Rasheed Wallace - LOSER |
WINNERSDisreputable shopping-mall Santas received a huge boost this week, as unemployed Iraqi dictator Saddam Hussein made them look downright respectable by comparison. Saddam, meanwhile, looked like he should be selling "original glass art" off a batik blanket on Hawthorne. Better luck next time, Ba'athists!
Speaking of Hawthorne, Southeast neighborhood activists finally gained in their battle to stop a multimillion-dollar cap from obliterating the Mount Tabor reservoir. City commish Dan Saltzman agreed to reopen debate over the capping plan. Aspiring protesters, take note: If a bunch of people join hands around something enough times, good things will happen.
Human wind-power experiment Lars Larson hoisted the gilded scepter of victory again this week. The conservative radio host's spirited diatribes about taxation of soldiers stationed overseas, aired on billionaire Paul Allen's KXL, contributed to a military-friendly change in tax law. Larson's ever-multiplying legion of followers roared their approval...
LOSERS
...and yet, oddly enough, Lars was not the most outspoken Allen employee of the week. Rasheed Wallace, 29-year-old Blazers problem child, unleashed a torrent of invective in a rare Oregonian interview.
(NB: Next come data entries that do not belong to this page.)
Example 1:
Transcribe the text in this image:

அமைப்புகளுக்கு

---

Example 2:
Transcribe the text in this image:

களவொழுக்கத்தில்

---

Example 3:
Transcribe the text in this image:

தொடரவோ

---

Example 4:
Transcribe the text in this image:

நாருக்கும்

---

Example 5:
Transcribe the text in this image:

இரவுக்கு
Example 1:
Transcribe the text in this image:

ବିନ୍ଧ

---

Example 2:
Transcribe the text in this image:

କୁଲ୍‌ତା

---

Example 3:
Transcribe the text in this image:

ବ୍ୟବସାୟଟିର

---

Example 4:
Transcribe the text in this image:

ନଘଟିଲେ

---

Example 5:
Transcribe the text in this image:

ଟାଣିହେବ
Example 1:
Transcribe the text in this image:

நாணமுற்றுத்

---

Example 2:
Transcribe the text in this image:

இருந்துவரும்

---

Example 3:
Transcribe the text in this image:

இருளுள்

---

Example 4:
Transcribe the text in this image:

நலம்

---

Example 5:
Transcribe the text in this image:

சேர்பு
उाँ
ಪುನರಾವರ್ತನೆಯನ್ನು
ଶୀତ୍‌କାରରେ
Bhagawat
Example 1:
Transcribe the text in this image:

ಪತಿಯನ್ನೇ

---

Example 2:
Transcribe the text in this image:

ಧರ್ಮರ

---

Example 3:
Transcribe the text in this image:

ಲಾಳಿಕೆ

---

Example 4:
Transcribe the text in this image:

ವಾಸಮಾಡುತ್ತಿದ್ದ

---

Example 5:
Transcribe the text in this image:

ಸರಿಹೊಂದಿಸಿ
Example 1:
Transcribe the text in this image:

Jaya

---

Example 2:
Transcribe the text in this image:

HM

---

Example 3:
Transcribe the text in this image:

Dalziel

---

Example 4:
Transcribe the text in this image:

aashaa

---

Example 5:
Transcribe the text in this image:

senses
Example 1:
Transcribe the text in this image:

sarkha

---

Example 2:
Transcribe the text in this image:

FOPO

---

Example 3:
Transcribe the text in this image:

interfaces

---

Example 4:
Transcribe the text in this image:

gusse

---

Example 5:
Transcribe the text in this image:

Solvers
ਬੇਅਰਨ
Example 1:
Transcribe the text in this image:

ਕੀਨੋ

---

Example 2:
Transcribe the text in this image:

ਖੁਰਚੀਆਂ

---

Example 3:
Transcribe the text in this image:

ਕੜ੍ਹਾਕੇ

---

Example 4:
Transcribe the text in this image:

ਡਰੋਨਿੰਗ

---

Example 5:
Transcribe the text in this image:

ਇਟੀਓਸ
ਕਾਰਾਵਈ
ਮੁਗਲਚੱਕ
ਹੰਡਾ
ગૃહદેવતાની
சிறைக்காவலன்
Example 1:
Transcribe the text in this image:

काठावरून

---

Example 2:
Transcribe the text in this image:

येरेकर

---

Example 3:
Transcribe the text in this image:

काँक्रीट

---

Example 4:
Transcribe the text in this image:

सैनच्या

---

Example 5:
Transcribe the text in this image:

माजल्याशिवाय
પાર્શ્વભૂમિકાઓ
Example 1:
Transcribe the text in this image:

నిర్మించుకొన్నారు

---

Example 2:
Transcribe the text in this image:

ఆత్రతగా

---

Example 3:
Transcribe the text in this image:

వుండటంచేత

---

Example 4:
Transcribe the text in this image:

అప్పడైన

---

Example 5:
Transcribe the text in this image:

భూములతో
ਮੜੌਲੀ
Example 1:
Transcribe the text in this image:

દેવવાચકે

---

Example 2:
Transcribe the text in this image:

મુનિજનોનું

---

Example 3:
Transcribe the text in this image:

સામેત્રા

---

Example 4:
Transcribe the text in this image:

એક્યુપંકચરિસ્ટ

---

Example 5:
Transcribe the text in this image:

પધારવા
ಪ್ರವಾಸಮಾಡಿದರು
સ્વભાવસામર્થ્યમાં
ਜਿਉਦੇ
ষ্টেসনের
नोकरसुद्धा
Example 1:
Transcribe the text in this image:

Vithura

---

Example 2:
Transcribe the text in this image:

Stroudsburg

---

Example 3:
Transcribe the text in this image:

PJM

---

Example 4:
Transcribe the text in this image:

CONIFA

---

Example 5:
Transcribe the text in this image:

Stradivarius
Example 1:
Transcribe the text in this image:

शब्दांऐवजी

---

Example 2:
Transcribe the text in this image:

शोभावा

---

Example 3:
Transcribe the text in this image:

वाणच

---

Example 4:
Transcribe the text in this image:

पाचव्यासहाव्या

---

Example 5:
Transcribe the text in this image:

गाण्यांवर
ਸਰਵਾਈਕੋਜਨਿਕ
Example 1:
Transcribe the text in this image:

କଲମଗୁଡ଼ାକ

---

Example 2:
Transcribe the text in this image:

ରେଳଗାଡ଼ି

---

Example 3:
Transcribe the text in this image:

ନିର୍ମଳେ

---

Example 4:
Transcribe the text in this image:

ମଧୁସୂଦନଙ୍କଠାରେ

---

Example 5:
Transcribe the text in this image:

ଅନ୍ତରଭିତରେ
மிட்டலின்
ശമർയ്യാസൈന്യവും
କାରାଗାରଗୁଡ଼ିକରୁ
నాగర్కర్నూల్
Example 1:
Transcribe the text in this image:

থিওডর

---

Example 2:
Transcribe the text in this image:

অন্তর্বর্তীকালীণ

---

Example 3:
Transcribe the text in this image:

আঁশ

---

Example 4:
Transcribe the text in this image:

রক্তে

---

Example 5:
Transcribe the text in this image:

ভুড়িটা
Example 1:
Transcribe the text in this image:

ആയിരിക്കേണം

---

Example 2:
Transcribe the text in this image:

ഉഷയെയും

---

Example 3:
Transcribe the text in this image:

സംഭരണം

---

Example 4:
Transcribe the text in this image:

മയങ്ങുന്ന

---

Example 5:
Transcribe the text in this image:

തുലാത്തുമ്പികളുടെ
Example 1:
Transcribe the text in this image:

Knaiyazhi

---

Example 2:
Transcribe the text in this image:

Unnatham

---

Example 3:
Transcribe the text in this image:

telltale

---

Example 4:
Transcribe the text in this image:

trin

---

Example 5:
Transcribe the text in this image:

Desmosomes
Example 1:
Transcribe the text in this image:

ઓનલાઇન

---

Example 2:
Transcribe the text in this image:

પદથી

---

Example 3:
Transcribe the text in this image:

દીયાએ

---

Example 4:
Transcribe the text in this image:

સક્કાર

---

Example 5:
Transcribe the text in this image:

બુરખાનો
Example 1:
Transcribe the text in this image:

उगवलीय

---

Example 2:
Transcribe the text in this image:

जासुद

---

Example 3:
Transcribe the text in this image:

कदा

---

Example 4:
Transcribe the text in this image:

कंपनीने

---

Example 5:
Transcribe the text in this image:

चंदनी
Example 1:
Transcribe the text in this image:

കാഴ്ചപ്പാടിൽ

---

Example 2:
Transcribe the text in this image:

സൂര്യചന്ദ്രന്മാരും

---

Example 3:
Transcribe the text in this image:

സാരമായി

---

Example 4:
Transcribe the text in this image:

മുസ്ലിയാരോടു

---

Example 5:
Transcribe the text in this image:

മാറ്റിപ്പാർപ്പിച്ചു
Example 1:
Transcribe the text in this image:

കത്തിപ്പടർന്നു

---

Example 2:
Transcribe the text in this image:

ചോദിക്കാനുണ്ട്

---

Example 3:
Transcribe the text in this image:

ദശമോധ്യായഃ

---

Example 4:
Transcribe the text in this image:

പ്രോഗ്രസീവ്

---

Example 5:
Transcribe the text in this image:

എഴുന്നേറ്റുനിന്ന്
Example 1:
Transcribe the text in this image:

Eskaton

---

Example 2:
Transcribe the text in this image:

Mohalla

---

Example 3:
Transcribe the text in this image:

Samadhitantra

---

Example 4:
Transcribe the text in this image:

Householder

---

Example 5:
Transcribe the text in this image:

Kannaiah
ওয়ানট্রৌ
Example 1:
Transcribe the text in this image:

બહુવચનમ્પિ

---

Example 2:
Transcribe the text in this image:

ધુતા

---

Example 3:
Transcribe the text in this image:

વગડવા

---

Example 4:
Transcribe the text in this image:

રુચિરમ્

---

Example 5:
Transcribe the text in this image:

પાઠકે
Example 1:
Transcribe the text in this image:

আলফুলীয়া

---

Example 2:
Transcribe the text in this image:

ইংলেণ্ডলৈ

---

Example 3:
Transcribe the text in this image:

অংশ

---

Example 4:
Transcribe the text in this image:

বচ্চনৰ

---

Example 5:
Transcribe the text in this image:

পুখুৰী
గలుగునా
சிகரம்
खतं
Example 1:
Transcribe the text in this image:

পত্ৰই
The underachieving multimillionaire complained that the NBA exploits black players.
Meanwhile, apparently heedless of Rasheed's pain, Oregon's poor kids wallowed in their own trivial problems. A county-by-county study reported that 321,000 Oregon children live at or near the poverty level. That's one out of three kids in the state. One social worker described parts of Coos County as "mini-Appalachia." Rumors that the NBA is exploiting all 321,000 impoverished children could not be confirmed.
Marine-life lovers shed orca-sized tears when the famed killer whale Keiko, ex-Oregonian and star of the movie Free Willy, croaked Friday just off Norway. There was no autopsy before Monday's burial, and the cause of death was labeled "pneumonia." Exploitation by the NBA is reportedly not being investigated as a potential cause.
Portland hobbit lovers reeled after an unexpected setback. Though The Return of the King opens today, a scheduled five-day Tolkien fan-fest at the Oregon Convention Center collapsed under murky circumstances. Organizers won't comment, but some Middle Earth insiders blame the NBA's well-known exploitation of hobbits.